(Record excerpts Opens)
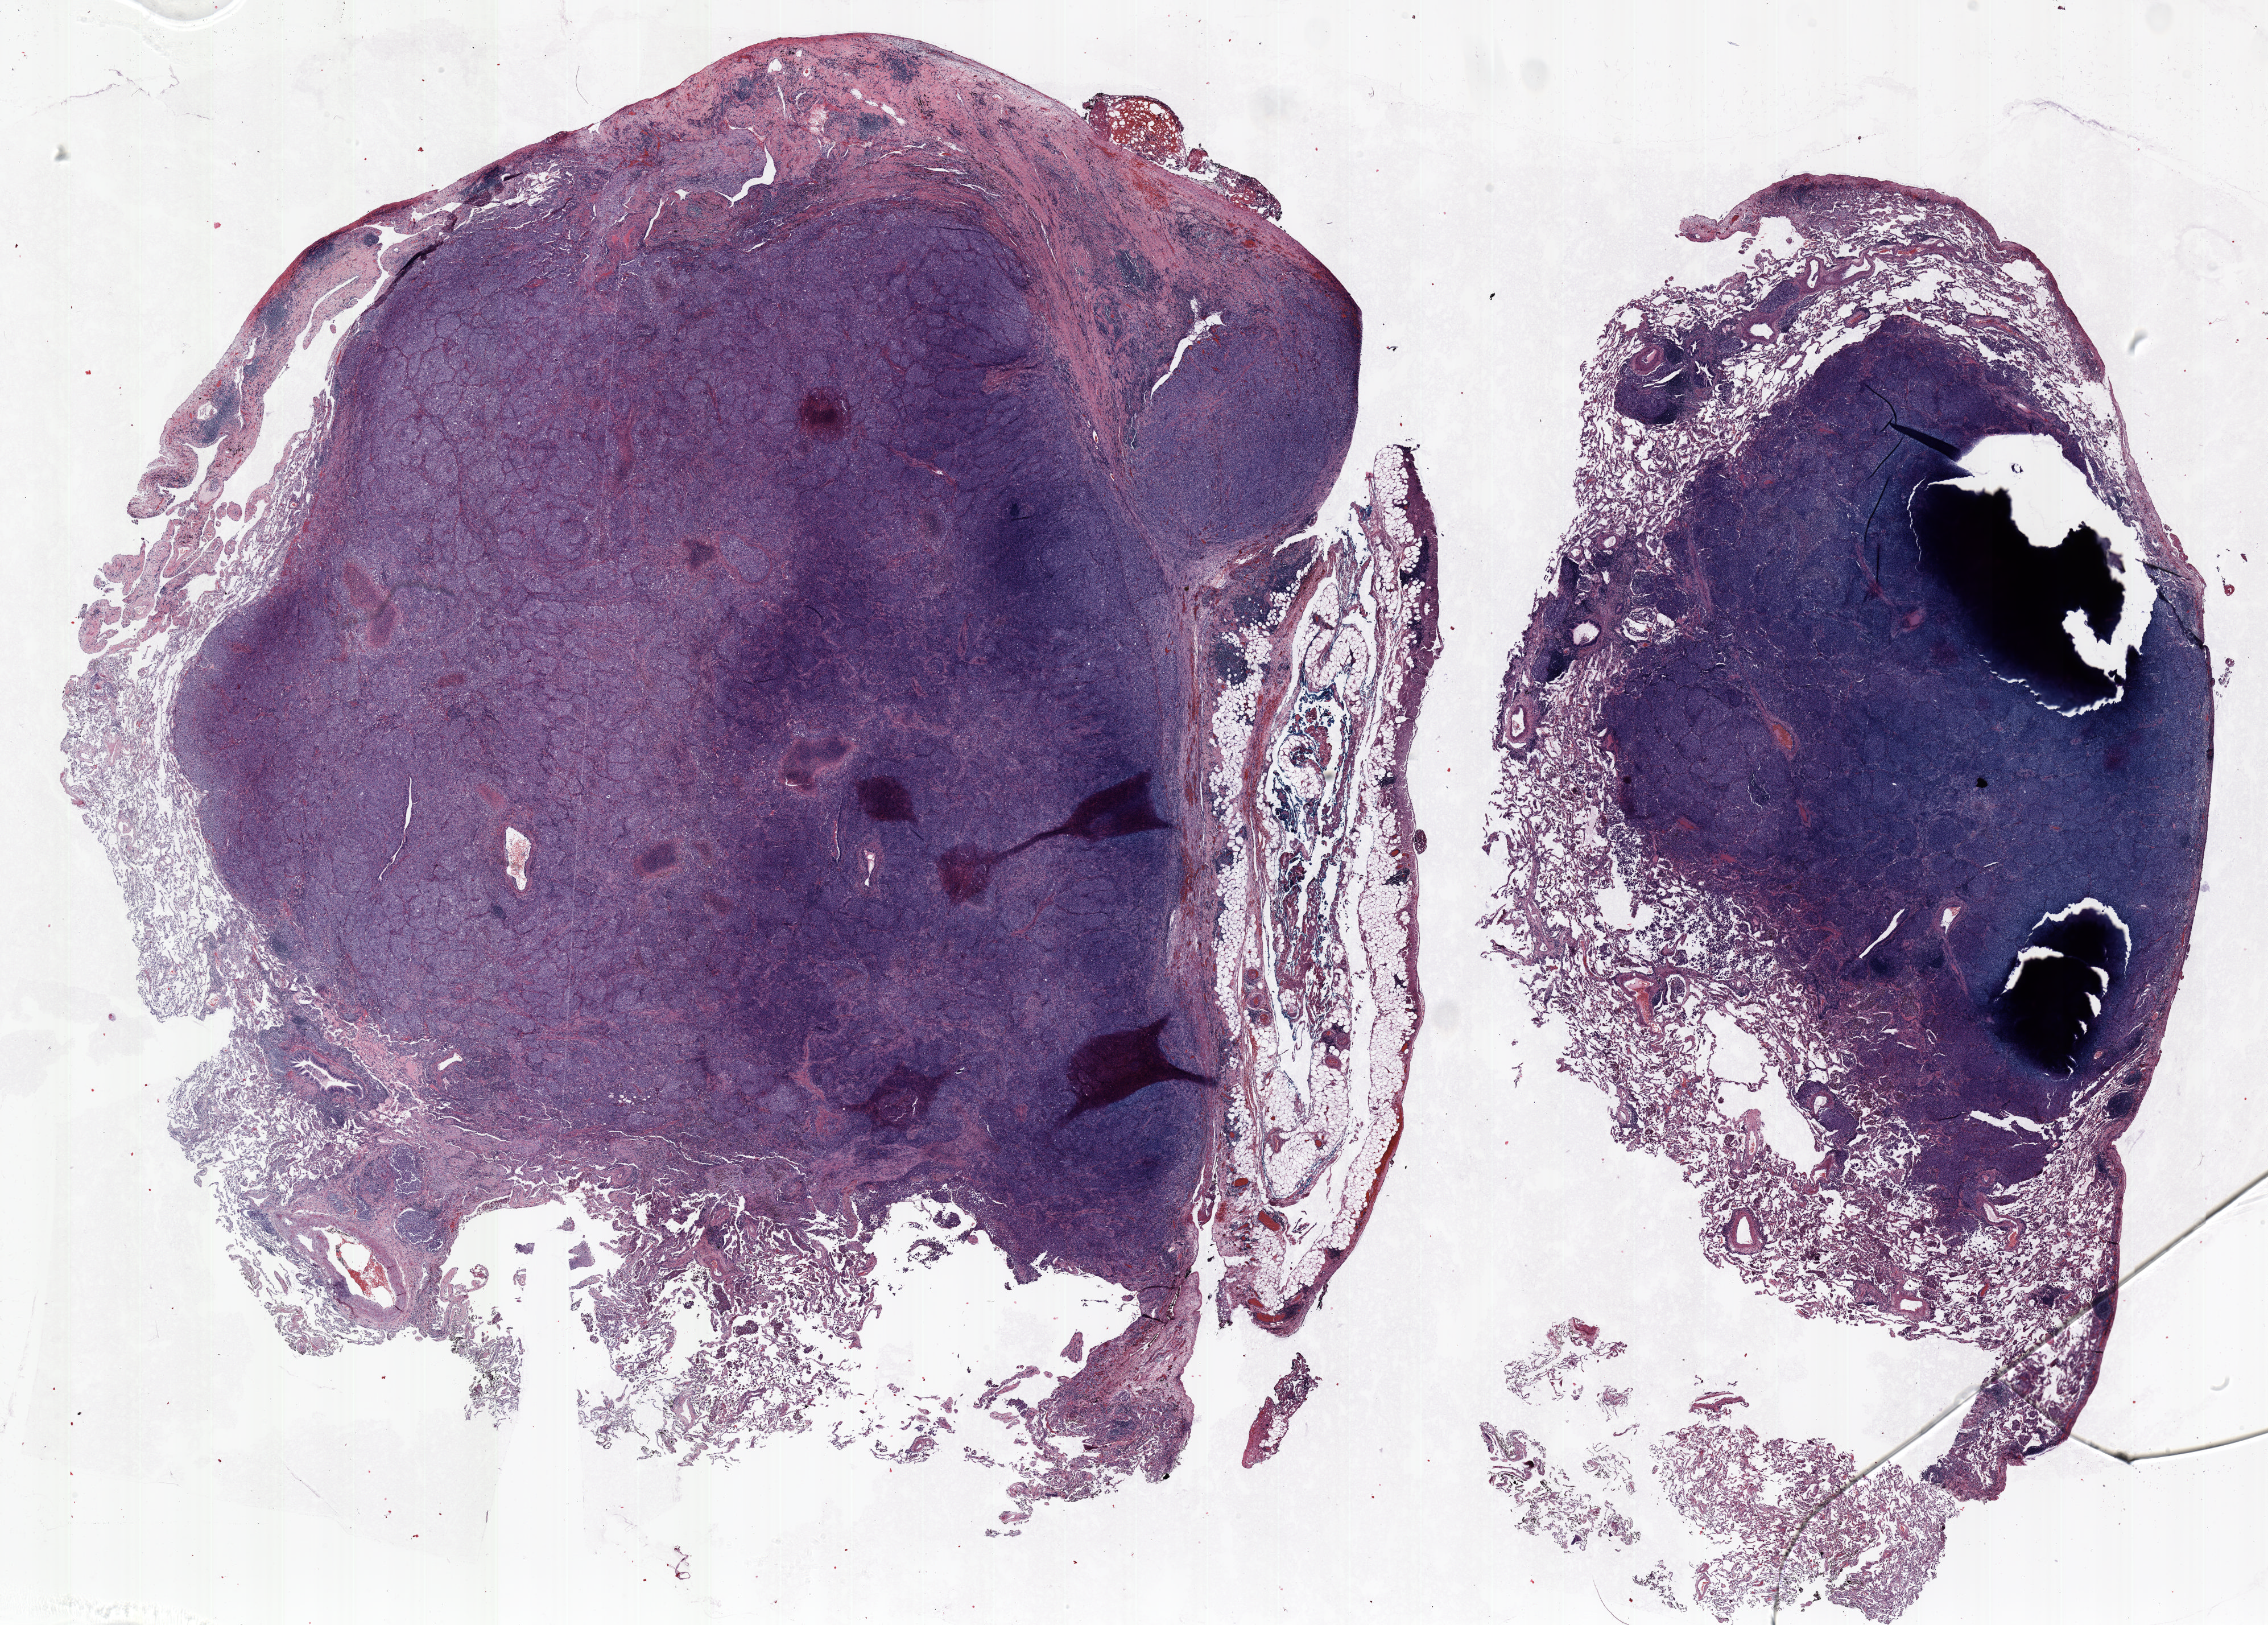
Whole-slide histology image, H&E-stained, a low-resolution overview of the entire scanned area, about 32.0 x 22.9 mm, FFPE section, lung. Male, age 63 at enrolment. Current smoker at enrolment. Grade: undifferentiated (G4).
- participant's lung-cancer diagnosis: Large cell carcinoma, NOS
- tumour size (pathology): 30 mm
- stage (AJCC 6th edition): IIIB
- primary tumour location (clinical record): left upper lobe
(Record excerpts Closes)
◆ **About this exercise**
Extract every line above that contains the word "tumour".

◆ **Exercise result**
- tumour size (pathology): 30 mm
- primary tumour location (clinical record): left upper lobe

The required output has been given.